▶ _ACTIVITY_
From the line that contains "547 379 0.58" to the last line of the entries, write each line out exactly; include both ends and nothing else.

▶ _RECORDS SUPPLIED_
★ ★ ★ ★ ★

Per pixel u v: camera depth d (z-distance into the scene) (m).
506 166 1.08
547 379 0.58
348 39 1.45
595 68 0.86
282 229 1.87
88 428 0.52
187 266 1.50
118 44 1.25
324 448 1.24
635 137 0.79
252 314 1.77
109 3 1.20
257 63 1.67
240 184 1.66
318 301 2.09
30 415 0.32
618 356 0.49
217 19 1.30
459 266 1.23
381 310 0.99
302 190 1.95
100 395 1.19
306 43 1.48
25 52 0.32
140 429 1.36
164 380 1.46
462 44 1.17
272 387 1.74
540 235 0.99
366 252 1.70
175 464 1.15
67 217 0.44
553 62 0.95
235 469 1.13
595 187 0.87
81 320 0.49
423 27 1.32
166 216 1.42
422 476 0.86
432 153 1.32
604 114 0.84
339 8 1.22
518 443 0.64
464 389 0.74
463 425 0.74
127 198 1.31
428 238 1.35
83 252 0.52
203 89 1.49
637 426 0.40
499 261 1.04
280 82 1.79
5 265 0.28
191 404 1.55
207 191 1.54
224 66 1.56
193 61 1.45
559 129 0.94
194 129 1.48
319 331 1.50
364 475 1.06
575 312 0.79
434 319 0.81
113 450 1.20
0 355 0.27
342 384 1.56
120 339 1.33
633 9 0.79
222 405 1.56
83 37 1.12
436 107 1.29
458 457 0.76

★ ★ ★ ★ ★

▶ _OUTPUT OF THE TASK_
547 379 0.58
348 39 1.45
595 68 0.86
282 229 1.87
88 428 0.52
187 266 1.50
118 44 1.25
324 448 1.24
635 137 0.79
252 314 1.77
109 3 1.20
257 63 1.67
240 184 1.66
318 301 2.09
30 415 0.32
618 356 0.49
217 19 1.30
459 266 1.23
381 310 0.99
302 190 1.95
100 395 1.19
306 43 1.48
25 52 0.32
140 429 1.36
164 380 1.46
462 44 1.17
272 387 1.74
540 235 0.99
366 252 1.70
175 464 1.15
67 217 0.44
553 62 0.95
235 469 1.13
595 187 0.87
81 320 0.49
423 27 1.32
166 216 1.42
422 476 0.86
432 153 1.32
604 114 0.84
339 8 1.22
518 443 0.64
464 389 0.74
463 425 0.74
127 198 1.31
428 238 1.35
83 252 0.52
203 89 1.49
637 426 0.40
499 261 1.04
280 82 1.79
5 265 0.28
191 404 1.55
207 191 1.54
224 66 1.56
193 61 1.45
559 129 0.94
194 129 1.48
319 331 1.50
364 475 1.06
575 312 0.79
434 319 0.81
113 450 1.20
0 355 0.27
342 384 1.56
120 339 1.33
633 9 0.79
222 405 1.56
83 37 1.12
436 107 1.29
458 457 0.76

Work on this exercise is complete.